■ **Page**:
The power of FOMO—‘fear of missing out’

Running from extinction

Illustration by Krieg Barrie

The last chapter of Deuteronomy records how Moses at age 120 had “his vision undimmed and his vigor unabated.” Deuteronomy does not describe his emotional state. Many centuries later rabbis speculated that Moses wanted so much to live on, and see what happened next, that he agitatedly pleaded with God to keep him alive, even as an animal. In the rabbinical story God says no, so Moses calms down, blesses his people, and says he will see them again at the resurrection of the dead.

Israeli author Hillel Halkin, 77, offers that story in his After One-Hundred-and-Twenty (Princeton, 2016). Then he admits to FOMO: “I fear an end to the habits and joys I’ve grown used to. … How can a life that has existed cease to exist without a trace? ... How did it go by so fast? This must be a universal reaction to growing old. Everyone my age seems to have it.”

Without a trace. Judaism has long included differing views on what happens after death. Christianity is clearer about heaven and hell, but Christianity has so lost its grip that many among the old worry mostly about nonexistence. British writer Julian Barnes, 71, writes, “People say of death, ‘There’s nothing to be frightened of.’ They say it quickly, casually. Now let’s say it again, slowly, with re-emphasis. ‘There’s NOTHING to be frightened of.’”

Death is scary. Robert Browning, who died in 1889, wrote, “Fear death?—to feel the fog in my throat, / The mist in my face, / When the snows begin, and the blasts denote / I am nearing the place, / The power of the night.” But Browning saw such misery as temporary: “The black minute’s at end, / And the elements’ rage, the fiend-voices that rave, / Shall dwindle, shall blend, / Shall change, shall become first a peace out of pain, / Then a light, then thy breast, / O thou soul of my soul! I shall clasp thee again, / And with God be the rest!”

FOMO is scarier. What if there is no God, and thus no more clasping? French author Jules Renard, who died in 1910, wrote, “The word that is most true, most exact, most filled with meaning, is the word ‘nothing.’” Julian Barnes writes of his brother who “does not fear extinction [and says] ‘it would be irrational to have such a fear.’ … IRRATIONAL? It’s the most rational thing in the world—how can reason not reasonably detest and fear the end of reason?”

■ **Dataset content**:
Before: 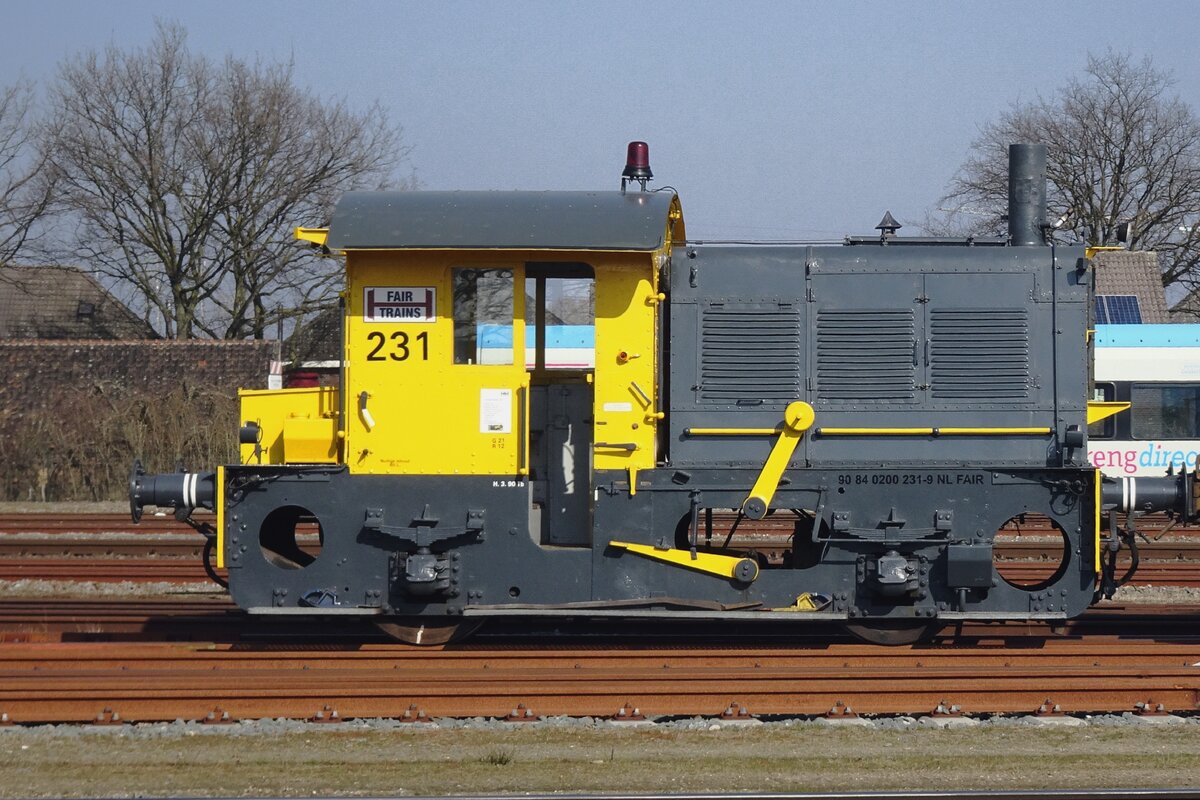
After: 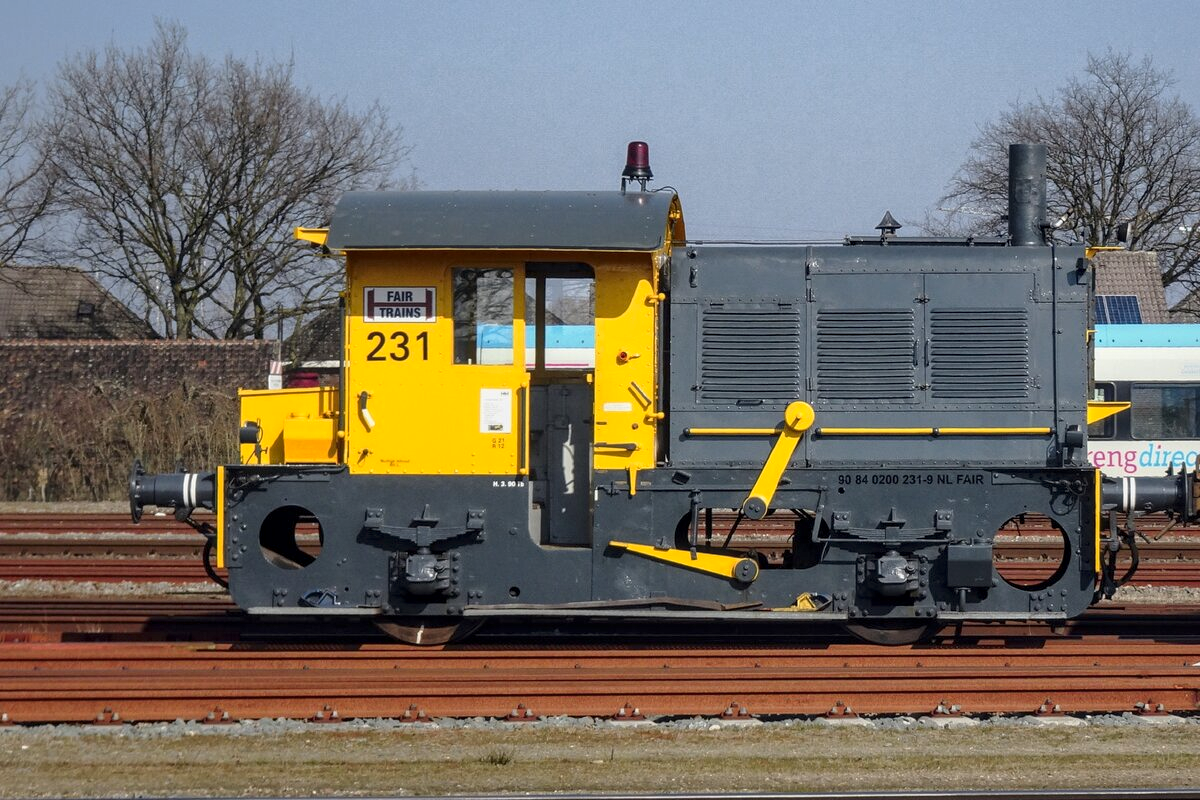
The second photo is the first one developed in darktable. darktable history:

■ **The tasks**:
1 - In the FOMO article, which French author wrote that the most meaningful word is "nothing"?
2 - From the FOMO article, write out the passage that begins at the words "The last chapter" and ends after "of the dead.".
3 - Write what comes next in the FOMO article, following its last sentence.

■ **Responses to the tasks**:
1 - Jules Renard

2 -
The last chapter of Deuteronomy records how Moses at age 120 had “his vision undimmed and his vigor unabated.” Deuteronomy does not describe his emotional state. Many centuries later rabbis speculated that Moses wanted so much to live on, and see what happened next, that he agitatedly pleaded with God to keep him alive, even as an animal. In the rabbinical story God says no, so Moses calms down, blesses his people, and says he will see them again at the resurrection of the dead.

3 -
Christianity has so lost its grip that many among the old worry mostly about nonexistence.

For British poet Philip Larkin, according to his biographer, “The dread of oblivion darkened everything. … As he entered his sixties his fears grew rapidly.” Larkin wrote, “I don’t think about death all the time, though I don’t see why one shouldn’t, just as you might expect a man in a condemned cell to think about the drop all the time. Why aren’t I screaming?” A friend visited Larkin the day before the poet died in 1985 and said, “If Philip hadn’t been drugged, he would have been raving. He was that frightened.”

Here’s part of Larkin’s most famous poem, “Aubade”: “Waking at four to soundless dark, I stare. … the dread / Of dying, and being dead, / Flashes afresh to hold and horrify. … total emptiness for ever, / The sure extinction that we travel to / And shall be lost in always. Not to be here, / Not to be anywhere. / … this is what we fear—no sight, no sound, / No touch or taste or smell, nothing to think with, / Nothing to love or link with, / The anaesthetic from which none come round.”

Hell is misery forever, but those who under-fear Satan may grasp the comfort of consciousness, and consciousness brings hope. But 19th-century French writer Gustave Flaubert, at a dinner with others who were atheistic or strongly agnostic, admitted, “People like us should have the religion of despair.”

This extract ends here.